==== Available records ====
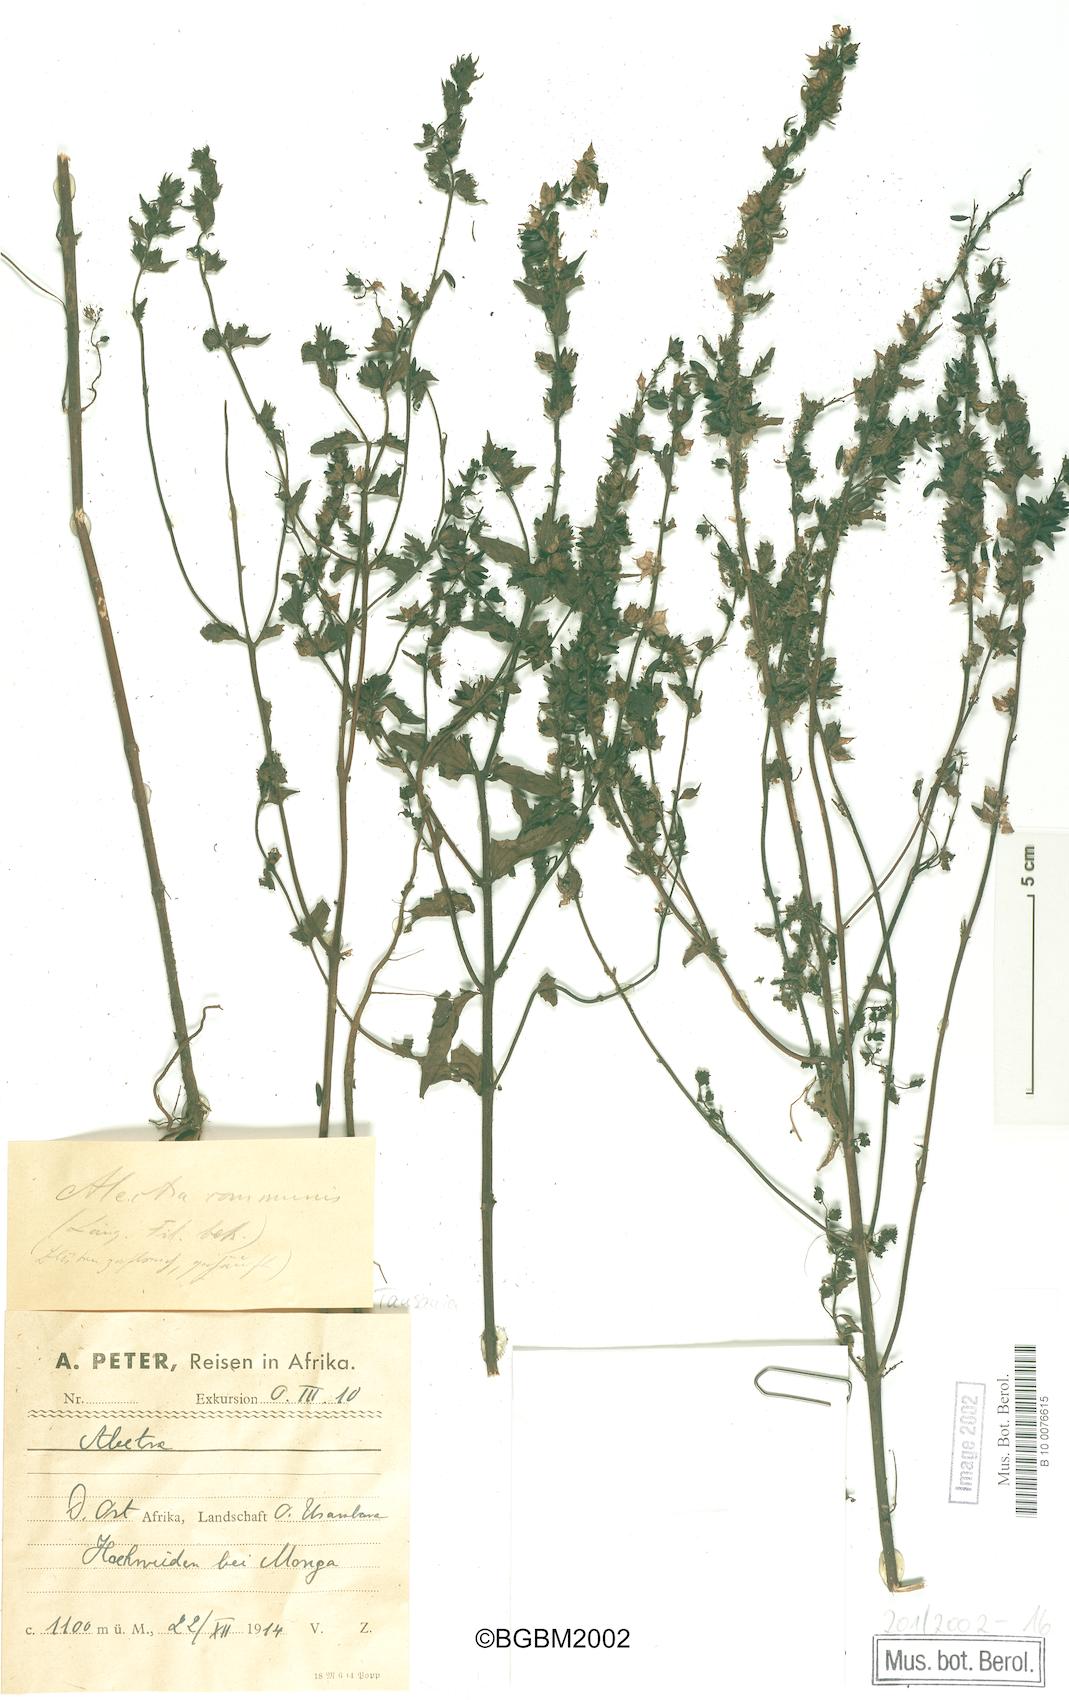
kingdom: Plantae
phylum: Tracheophyta
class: Magnoliopsida
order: Lamiales
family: Orobanchaceae
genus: Alectra
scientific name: Alectra sessiliflora
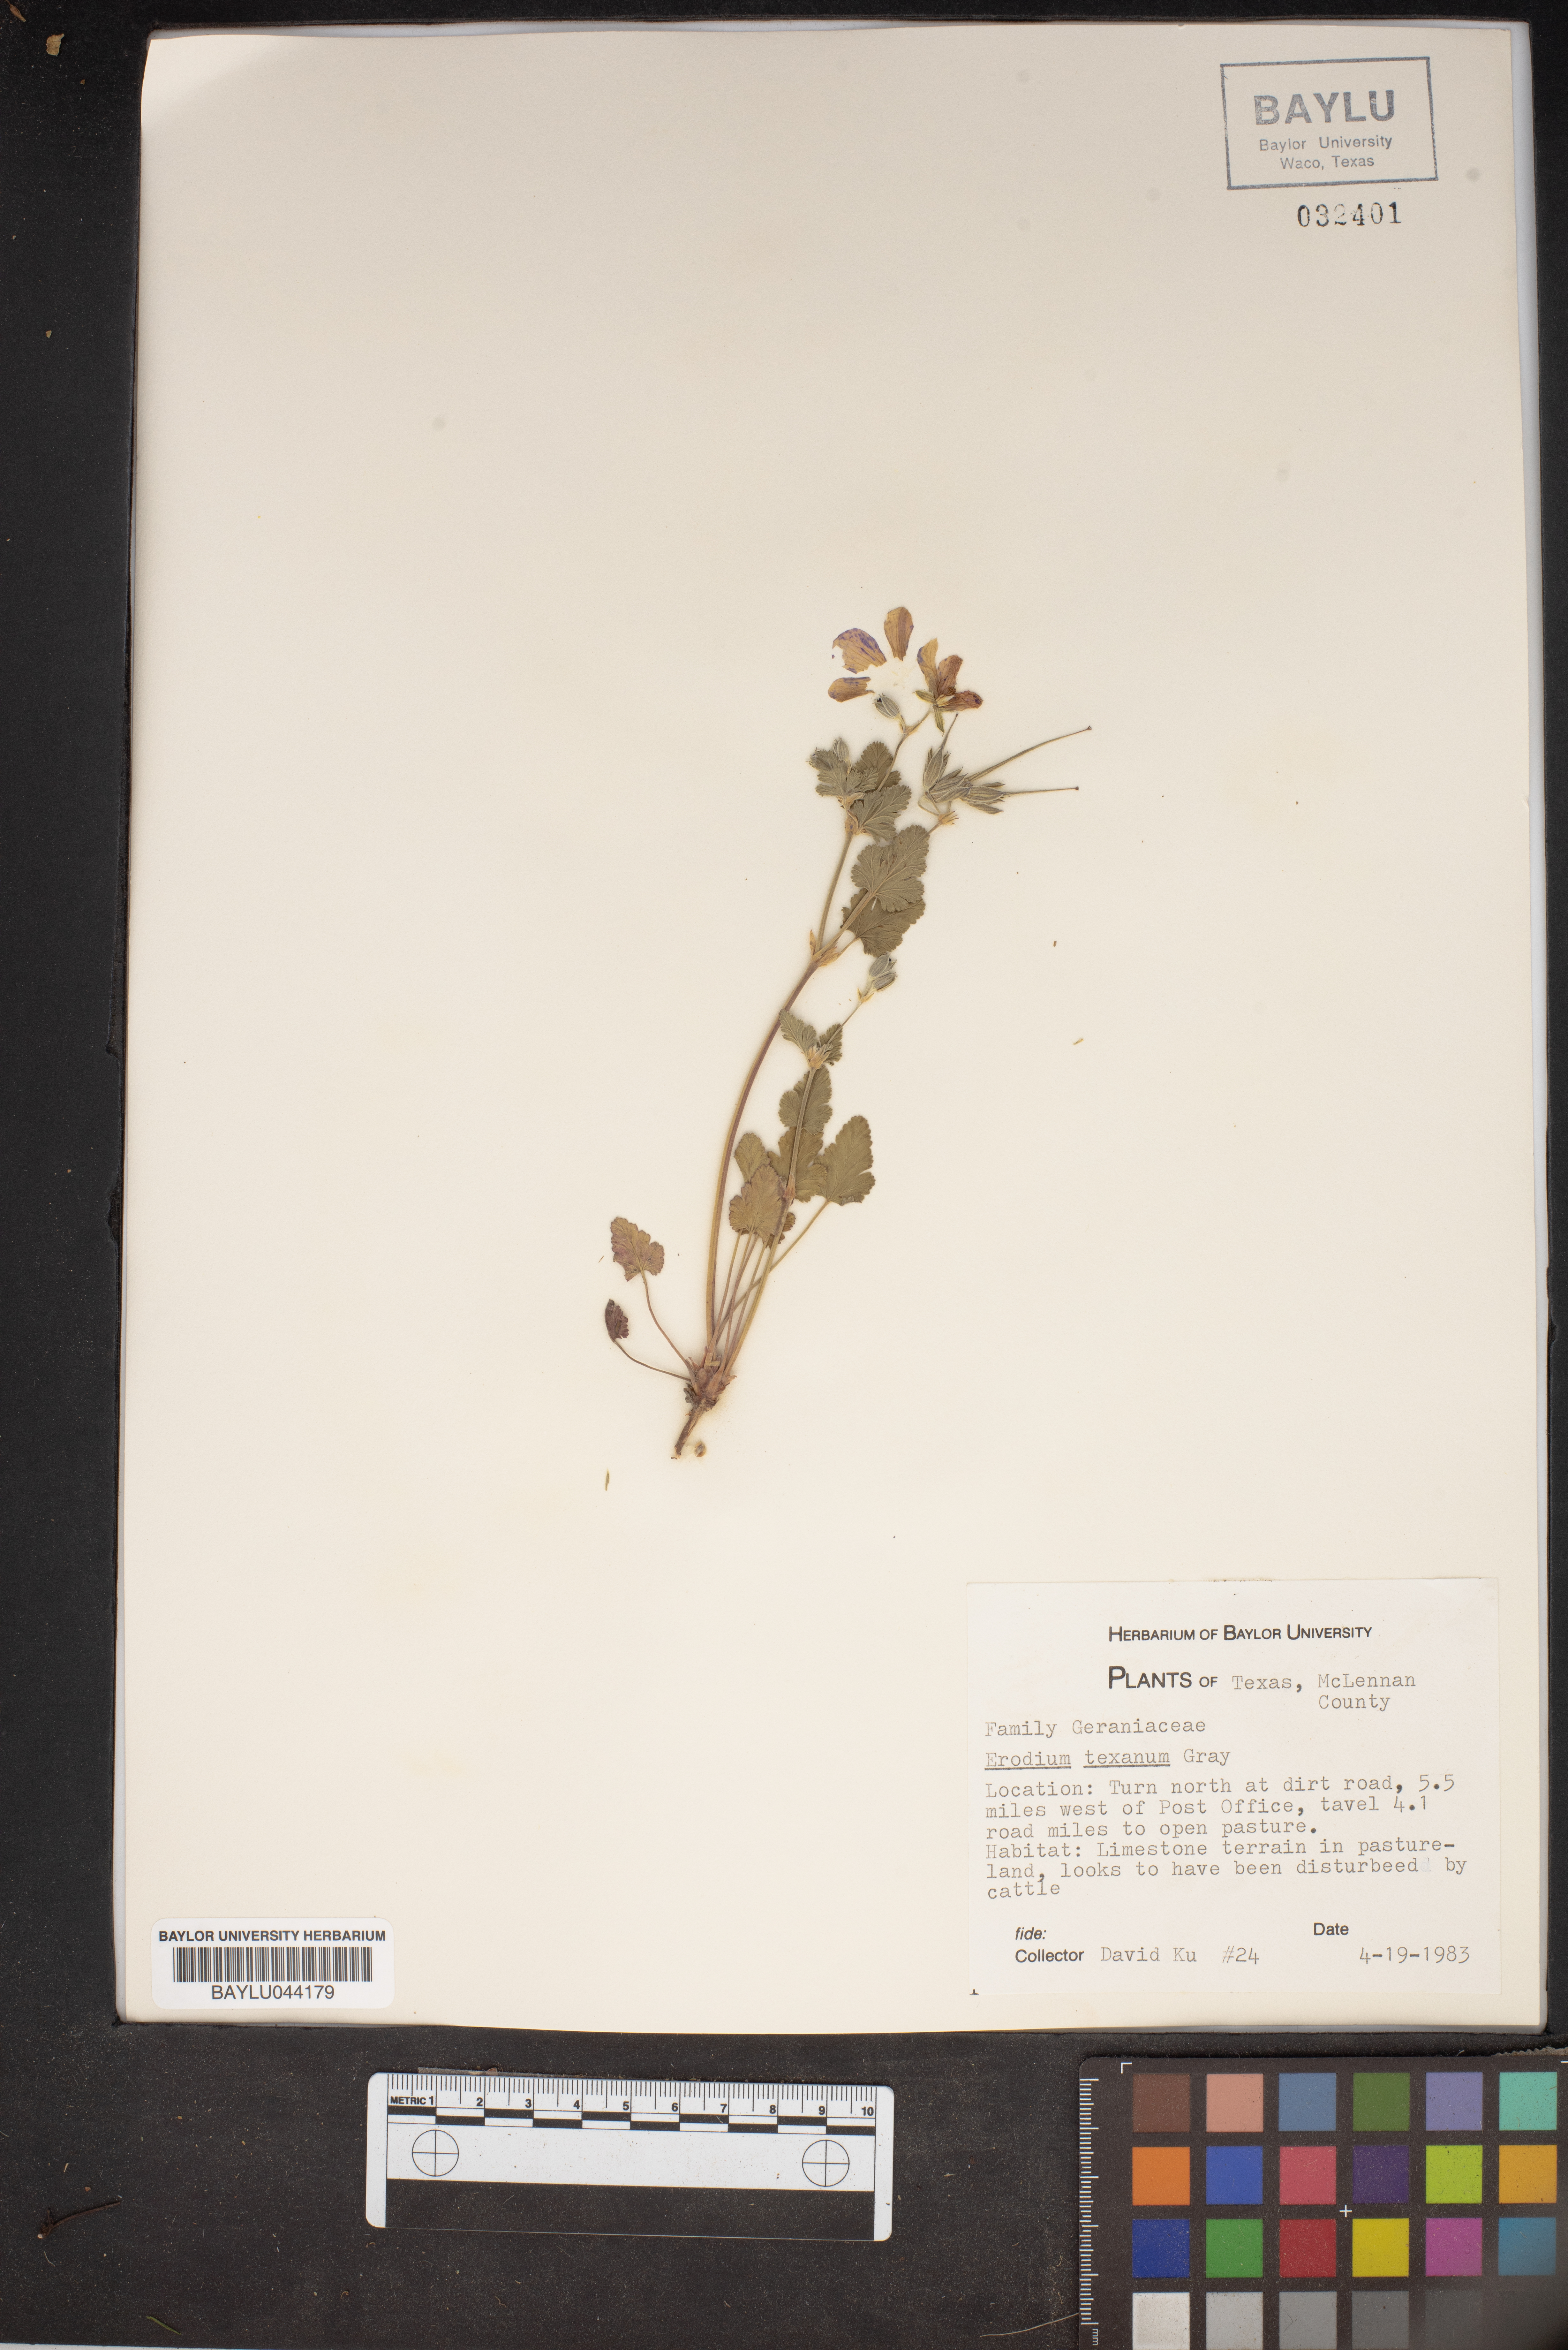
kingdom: Plantae
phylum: Tracheophyta
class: Magnoliopsida
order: Geraniales
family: Geraniaceae
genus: Erodium
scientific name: Erodium texanum
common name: Texas stork's-bill
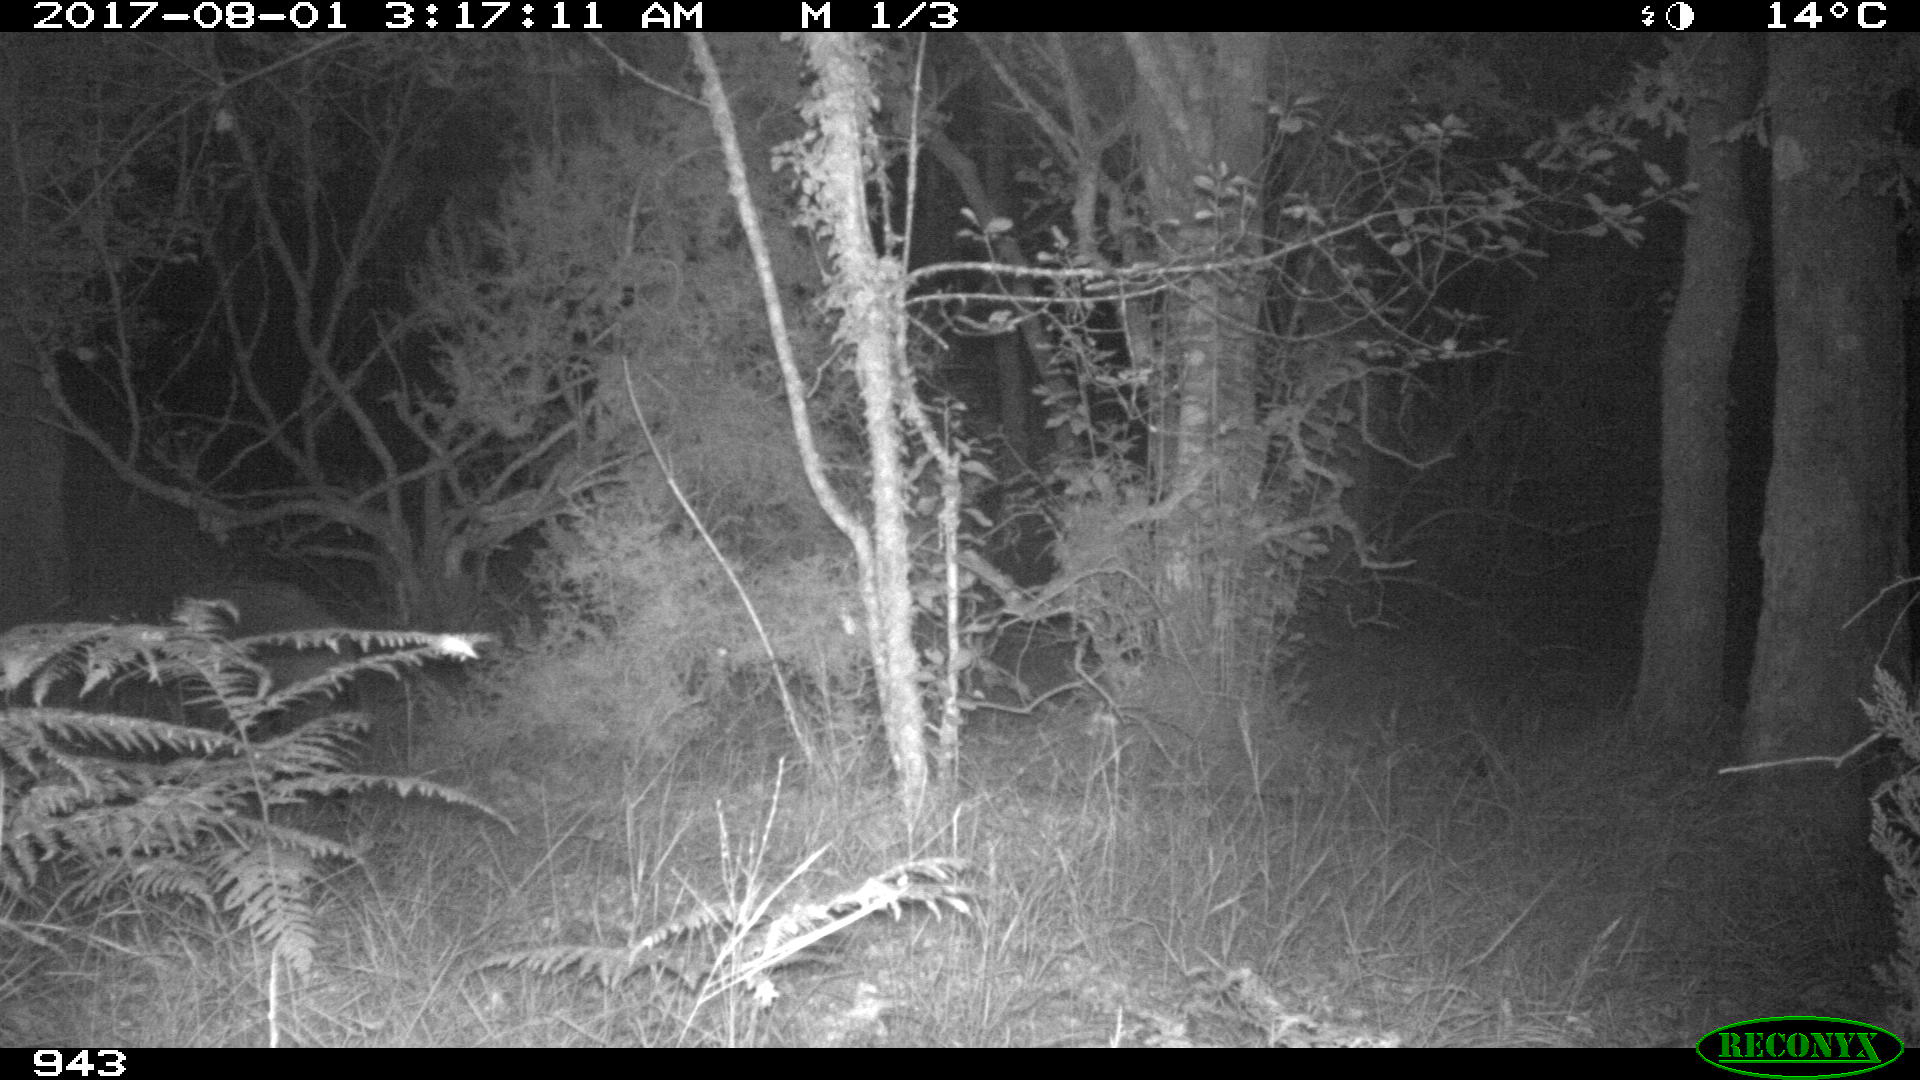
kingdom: Animalia
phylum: Chordata
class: Mammalia
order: Artiodactyla
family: Suidae
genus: Sus
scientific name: Sus scrofa
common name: Wild boar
====
**Exercise objective**
Can you arrange every line of the data above as a JSON list of strings, one string per line, with blank lines and the pictures left out?

**The reply**
[
  "kingdom: Plantae",
  "phylum: Tracheophyta",
  "class: Magnoliopsida",
  "order: Lamiales",
  "family: Orobanchaceae",
  "genus: Alectra",
  "scientific name: Alectra sessiliflora",
  "kingdom: Plantae",
  "phylum: Tracheophyta",
  "class: Magnoliopsida",
  "order: Geraniales",
  "family: Geraniaceae",
  "genus: Erodium",
  "scientific name: Erodium texanum",
  "common name: Texas stork's-bill",
  "kingdom: Animalia",
  "phylum: Chordata",
  "class: Mammalia",
  "order: Artiodactyla",
  "family: Suidae",
  "genus: Sus",
  "scientific name: Sus scrofa",
  "common name: Wild boar"
]